TEXT EXTRACT>
Skip to main content

Overview

The DecisionTreeRegressor class implements a decision tree algorithm for regression problems. It builds a tree structure by recursively splitting the data based on features that minimize variance or error in the target values.

Constructor

criterion
Criterion
default:"Criterion::mse"
The function to measure the quality of a split. Supported criteria are:
  • Criterion::mse - Mean squared error (default for regression)
  • Criterion::friedman_mse - Friedman’s improvement on MSE
  • Criterion::mae - Mean absolute error
max_depth
std::size_t
default:"std::numeric_limits<std::size_t>::max()"
The maximum depth of the tree. If not set, nodes are expanded until all leaves contain fewer than min_samples_split samples.
min_samples_split
std::size_t
default:"2"
The minimum number of samples required to split an internal node.
min_samples_leaf
std::size_t
default:"1"
The minimum number of samples required to be at a leaf node.
min_impurity_decrease
double
default:"0.0"
A node will be split if this split induces a decrease of the impurity greater than or equal to this value.
#include "decision_tree.h"
using namespace decision_trees;

// Create a regressor with default parameters
DecisionTreeRegressor reg;

// Create a regressor with custom parameters
DecisionTreeRegressor reg_custom(
    Criterion::mae,
    8,   // max_depth
    10,  // min_samples_split
    5,   // min_samples_leaf
    0.05 // min_impurity_decrease
);

Methods

fit (primary method)

Train the decision tree regressor on continuous target data.
X
const std::vector<std::vector<double>>&
Training feature matrix where each inner vector represents a sample.
y
const std::vector<double>&
Target values (continuous, real-valued).
std::vector<std::vector<double>> X = {
    {0.5, 1.2},
    {1.5, 1.8},
    {2.5, 2.1},
    {3.5, 2.9},
    {4.5, 3.2}
};

std::vector<double> y = {2.3, 3.1, 4.8, 6.2, 7.5};

DecisionTreeRegressor reg;
reg.fit(X, y);
Overridden method for compatibility with the base class. Not typically used for regression.
X
const std::vector<std::vector<double>>&
Training feature matrix where each inner vector represents a sample.
y
const std::vector<std::string>&
Target values as strings (will be converted to numeric internally).
// Not the typical usage pattern for regression
std::vector<std::string> y_str = {"2.3", "3.1", "4.8"};
reg.fit(X, y_str);

predict (single sample)

TASKS TO COMPLETE>
[1] In the DecisionTreeRegressor documentation, what is the default value of min_samples_split?
[2] Proceed with the DecisionTreeRegressor documentation, picking up right after its last line.

DATASET EXCERPTS>
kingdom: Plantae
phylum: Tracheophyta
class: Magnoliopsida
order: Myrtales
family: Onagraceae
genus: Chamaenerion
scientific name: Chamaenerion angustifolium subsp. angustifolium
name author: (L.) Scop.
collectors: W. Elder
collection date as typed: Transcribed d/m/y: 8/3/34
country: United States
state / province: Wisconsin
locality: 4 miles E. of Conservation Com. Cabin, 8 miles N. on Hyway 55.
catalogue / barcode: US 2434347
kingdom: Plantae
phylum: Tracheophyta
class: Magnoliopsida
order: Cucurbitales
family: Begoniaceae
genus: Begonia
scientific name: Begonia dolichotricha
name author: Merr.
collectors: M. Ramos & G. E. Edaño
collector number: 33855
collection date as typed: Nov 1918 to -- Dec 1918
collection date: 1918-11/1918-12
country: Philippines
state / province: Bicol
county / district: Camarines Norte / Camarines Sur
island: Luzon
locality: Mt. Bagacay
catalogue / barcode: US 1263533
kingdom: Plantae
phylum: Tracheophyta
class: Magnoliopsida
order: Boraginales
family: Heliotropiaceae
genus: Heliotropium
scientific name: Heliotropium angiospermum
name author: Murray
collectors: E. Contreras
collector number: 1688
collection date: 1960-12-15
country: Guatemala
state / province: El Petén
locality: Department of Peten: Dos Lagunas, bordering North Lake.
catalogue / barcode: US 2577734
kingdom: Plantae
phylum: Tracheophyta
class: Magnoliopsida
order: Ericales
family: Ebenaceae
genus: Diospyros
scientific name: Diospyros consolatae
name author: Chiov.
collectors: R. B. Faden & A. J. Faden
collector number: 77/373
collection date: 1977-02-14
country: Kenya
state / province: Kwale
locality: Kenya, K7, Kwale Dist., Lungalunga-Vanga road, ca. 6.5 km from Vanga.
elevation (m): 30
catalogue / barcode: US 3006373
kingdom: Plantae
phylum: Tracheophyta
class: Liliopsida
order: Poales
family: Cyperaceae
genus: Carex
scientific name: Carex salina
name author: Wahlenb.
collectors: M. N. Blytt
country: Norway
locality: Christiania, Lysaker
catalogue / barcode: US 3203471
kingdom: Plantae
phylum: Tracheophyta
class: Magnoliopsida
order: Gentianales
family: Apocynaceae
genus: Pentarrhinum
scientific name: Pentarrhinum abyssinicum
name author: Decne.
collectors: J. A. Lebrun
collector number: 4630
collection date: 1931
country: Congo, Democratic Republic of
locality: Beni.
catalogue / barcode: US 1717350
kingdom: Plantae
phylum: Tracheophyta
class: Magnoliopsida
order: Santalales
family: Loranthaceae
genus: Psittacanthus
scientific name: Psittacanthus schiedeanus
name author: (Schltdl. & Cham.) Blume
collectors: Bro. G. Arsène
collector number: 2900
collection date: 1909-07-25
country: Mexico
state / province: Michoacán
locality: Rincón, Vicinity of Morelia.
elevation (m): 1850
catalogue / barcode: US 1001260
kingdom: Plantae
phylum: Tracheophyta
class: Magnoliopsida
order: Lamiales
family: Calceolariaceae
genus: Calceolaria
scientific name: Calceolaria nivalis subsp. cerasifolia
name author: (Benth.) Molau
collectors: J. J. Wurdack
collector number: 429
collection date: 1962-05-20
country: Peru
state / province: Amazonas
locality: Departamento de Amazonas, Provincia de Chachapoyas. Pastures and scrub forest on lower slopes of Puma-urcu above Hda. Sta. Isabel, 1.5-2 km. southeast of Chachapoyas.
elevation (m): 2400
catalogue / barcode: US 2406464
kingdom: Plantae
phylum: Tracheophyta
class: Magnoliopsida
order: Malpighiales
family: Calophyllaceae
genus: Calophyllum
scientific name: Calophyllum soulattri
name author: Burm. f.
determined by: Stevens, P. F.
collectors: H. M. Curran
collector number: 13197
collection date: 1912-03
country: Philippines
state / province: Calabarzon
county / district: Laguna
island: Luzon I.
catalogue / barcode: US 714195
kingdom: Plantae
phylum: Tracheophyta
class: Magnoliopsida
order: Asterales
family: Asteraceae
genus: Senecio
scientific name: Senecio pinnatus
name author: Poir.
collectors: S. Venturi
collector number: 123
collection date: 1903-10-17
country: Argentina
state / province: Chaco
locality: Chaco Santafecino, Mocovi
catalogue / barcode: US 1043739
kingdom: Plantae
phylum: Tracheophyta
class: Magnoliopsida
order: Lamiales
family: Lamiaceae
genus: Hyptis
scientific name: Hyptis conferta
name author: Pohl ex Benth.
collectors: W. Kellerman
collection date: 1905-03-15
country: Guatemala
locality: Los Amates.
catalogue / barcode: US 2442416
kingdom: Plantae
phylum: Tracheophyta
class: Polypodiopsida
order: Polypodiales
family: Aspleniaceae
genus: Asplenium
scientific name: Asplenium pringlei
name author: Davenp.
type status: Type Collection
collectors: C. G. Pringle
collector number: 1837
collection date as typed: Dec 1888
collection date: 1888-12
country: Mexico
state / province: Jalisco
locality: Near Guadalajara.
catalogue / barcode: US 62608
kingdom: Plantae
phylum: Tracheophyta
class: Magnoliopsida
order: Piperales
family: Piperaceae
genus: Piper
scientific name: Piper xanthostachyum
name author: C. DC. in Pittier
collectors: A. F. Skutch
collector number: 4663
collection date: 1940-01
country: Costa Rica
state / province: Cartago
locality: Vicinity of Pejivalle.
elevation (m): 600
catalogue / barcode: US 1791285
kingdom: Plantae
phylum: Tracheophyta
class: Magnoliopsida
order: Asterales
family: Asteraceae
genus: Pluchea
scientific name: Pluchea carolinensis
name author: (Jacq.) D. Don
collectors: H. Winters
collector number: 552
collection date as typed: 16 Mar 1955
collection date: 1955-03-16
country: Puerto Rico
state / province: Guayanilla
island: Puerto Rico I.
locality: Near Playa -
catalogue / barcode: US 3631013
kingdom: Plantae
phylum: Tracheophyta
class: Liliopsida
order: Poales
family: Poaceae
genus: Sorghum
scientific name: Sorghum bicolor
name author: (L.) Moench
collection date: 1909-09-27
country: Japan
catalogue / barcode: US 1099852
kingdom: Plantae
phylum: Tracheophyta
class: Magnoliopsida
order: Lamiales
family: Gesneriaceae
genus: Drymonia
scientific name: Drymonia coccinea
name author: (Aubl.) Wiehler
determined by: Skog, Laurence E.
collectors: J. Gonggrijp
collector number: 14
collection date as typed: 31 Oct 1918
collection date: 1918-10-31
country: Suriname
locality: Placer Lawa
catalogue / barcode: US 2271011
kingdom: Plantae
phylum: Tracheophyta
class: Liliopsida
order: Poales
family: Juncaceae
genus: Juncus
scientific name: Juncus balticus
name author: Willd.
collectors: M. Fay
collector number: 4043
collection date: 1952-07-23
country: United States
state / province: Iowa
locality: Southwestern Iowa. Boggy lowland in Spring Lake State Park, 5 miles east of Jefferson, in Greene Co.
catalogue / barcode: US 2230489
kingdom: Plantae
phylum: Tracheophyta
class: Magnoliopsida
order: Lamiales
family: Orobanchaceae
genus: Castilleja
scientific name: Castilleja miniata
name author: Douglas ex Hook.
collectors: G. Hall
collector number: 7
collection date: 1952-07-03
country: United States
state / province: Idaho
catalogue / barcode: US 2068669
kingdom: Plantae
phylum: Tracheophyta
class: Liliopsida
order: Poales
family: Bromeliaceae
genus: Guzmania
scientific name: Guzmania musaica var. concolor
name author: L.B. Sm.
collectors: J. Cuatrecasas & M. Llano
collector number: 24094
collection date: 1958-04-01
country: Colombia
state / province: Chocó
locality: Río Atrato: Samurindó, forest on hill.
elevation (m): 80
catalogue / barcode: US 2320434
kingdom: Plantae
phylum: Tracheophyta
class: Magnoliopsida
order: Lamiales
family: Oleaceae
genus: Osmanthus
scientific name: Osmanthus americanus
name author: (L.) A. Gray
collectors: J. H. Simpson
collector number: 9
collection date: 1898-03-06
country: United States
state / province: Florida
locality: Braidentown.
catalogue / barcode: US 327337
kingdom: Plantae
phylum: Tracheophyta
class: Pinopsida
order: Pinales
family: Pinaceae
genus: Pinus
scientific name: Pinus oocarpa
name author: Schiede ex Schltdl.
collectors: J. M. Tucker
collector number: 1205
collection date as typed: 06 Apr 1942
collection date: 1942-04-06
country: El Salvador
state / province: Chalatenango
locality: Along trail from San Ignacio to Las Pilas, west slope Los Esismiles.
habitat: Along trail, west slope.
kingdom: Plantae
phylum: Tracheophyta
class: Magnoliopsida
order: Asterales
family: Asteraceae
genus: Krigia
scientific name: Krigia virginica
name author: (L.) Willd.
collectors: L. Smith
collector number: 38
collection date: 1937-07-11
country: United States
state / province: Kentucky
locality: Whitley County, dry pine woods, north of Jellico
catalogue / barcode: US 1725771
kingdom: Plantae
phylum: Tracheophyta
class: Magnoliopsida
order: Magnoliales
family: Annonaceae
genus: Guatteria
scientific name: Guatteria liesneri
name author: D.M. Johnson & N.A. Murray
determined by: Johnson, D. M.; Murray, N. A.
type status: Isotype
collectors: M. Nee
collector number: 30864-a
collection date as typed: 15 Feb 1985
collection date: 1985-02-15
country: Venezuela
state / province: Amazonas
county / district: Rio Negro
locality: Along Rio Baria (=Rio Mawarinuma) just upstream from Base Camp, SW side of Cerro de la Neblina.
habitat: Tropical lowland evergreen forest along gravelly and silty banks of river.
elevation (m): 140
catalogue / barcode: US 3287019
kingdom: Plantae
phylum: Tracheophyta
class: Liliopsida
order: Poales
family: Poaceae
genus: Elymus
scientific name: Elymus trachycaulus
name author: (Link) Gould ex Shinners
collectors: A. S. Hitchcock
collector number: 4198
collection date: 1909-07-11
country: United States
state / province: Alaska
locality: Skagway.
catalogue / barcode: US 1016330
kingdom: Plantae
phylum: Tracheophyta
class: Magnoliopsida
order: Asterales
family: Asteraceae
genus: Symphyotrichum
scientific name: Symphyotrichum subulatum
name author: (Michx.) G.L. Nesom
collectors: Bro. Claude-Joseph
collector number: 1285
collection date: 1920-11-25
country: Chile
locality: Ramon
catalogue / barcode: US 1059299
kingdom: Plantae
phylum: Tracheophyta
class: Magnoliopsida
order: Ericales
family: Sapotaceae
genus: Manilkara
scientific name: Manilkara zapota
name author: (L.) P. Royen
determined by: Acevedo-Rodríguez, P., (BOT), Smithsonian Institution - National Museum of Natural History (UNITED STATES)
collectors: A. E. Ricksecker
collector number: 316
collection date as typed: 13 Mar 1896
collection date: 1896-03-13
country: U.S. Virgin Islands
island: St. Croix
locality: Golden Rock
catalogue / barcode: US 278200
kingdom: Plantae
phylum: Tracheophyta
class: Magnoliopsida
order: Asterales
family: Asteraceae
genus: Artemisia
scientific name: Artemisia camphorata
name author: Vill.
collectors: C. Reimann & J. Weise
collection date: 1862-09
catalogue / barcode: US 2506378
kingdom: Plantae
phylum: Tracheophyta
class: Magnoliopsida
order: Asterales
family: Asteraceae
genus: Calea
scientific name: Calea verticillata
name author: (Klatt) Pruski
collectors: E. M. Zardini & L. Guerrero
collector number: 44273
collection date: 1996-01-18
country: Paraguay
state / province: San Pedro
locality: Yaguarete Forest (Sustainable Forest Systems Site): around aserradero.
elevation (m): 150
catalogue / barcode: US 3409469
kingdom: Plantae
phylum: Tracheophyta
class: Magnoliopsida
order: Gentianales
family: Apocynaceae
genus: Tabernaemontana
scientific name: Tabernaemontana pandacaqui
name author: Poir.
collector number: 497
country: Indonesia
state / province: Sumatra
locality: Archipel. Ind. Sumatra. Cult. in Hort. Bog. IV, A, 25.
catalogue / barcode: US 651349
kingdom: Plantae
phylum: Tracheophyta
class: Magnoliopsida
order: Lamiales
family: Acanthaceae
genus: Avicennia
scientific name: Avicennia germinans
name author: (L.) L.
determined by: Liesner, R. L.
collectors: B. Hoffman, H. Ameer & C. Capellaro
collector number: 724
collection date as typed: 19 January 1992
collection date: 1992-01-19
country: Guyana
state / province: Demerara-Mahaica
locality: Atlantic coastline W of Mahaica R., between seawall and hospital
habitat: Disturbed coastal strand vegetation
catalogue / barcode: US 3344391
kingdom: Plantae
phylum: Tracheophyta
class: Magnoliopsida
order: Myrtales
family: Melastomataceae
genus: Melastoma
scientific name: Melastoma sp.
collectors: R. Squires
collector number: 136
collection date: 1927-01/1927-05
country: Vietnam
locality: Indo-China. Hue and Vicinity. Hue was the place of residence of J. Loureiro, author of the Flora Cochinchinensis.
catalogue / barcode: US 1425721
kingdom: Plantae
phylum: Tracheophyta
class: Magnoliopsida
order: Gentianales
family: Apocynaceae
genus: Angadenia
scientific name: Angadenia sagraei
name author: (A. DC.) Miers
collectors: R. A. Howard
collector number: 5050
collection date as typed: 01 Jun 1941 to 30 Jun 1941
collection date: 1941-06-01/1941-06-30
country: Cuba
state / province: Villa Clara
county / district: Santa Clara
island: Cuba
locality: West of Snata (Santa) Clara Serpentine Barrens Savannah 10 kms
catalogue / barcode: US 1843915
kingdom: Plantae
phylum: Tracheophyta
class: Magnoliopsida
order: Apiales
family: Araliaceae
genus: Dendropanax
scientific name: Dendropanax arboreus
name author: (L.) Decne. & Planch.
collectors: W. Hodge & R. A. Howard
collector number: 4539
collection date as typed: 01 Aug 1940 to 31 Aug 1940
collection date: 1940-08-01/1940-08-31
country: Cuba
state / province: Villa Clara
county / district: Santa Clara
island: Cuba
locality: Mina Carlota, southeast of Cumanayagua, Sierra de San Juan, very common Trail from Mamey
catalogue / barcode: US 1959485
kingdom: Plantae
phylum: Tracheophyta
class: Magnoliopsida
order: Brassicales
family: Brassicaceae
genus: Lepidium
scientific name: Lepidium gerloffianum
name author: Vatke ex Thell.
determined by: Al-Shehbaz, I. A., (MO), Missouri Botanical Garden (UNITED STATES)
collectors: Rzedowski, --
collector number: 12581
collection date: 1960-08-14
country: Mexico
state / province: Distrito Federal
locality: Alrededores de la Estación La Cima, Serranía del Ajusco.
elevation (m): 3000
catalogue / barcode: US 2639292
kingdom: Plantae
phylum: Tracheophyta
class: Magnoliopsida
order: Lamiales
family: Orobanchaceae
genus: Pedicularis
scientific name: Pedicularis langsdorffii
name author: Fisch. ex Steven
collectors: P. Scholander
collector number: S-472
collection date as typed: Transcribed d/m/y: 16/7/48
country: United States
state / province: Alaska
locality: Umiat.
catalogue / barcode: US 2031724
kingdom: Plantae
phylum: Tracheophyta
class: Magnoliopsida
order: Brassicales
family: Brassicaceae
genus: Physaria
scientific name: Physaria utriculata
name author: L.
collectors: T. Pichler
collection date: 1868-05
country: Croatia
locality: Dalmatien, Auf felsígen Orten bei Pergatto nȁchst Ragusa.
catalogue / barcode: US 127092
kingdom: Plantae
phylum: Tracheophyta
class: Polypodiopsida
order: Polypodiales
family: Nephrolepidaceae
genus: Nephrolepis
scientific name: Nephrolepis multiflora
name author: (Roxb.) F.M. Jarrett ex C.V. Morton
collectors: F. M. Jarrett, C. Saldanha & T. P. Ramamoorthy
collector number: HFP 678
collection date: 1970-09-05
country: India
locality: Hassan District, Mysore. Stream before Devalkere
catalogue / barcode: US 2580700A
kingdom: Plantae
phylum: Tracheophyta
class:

RESPONSES TO THE TASKS>
[1] 2

[2]
Predict the target value for a single sample.
x
const std::vector<double>&
A single feature vector to predict.
return
double
The predicted continuous value.
std::vector<double> sample = {2.0, 1.9};
double prediction = reg.predict(sample);
std::cout << "Predicted value: " << prediction << std::endl;

predict (multiple samples)

Predict target values for multiple samples.
X
const std::vector<std::vector<double>>&
Feature matrix where each inner vector represents a sample.
return
std::vector<double>
Vector of predicted continuous values.
std::vector<std::vector<double>> X_test = {
    {1.0, 1.5},
    {2.5, 2.0},
    {4.0, 3.0}
};

std::vector<double> predictions = reg.predict(X_test);
for (size_t i = 0; i < predictions.size(); ++i) {
    std::cout << "Sample " << i << ": " << predictions[i] << std::endl;
}

root

Get a pointer to the root node of the decision tree.
return
const TreeNode*
Pointer to the root TreeNode, or nullptr if the tree hasn’t been fitted.
const TreeNode* tree_root = reg.root();
if (tree_root != nullptr) {
    // Access tree structure for inspection or visualization
}

classes

Get the class labels (not typically meaningful for regression).
return
const std::vector<std::string>&
Vector of label strings (empty or minimally populated for regression tasks).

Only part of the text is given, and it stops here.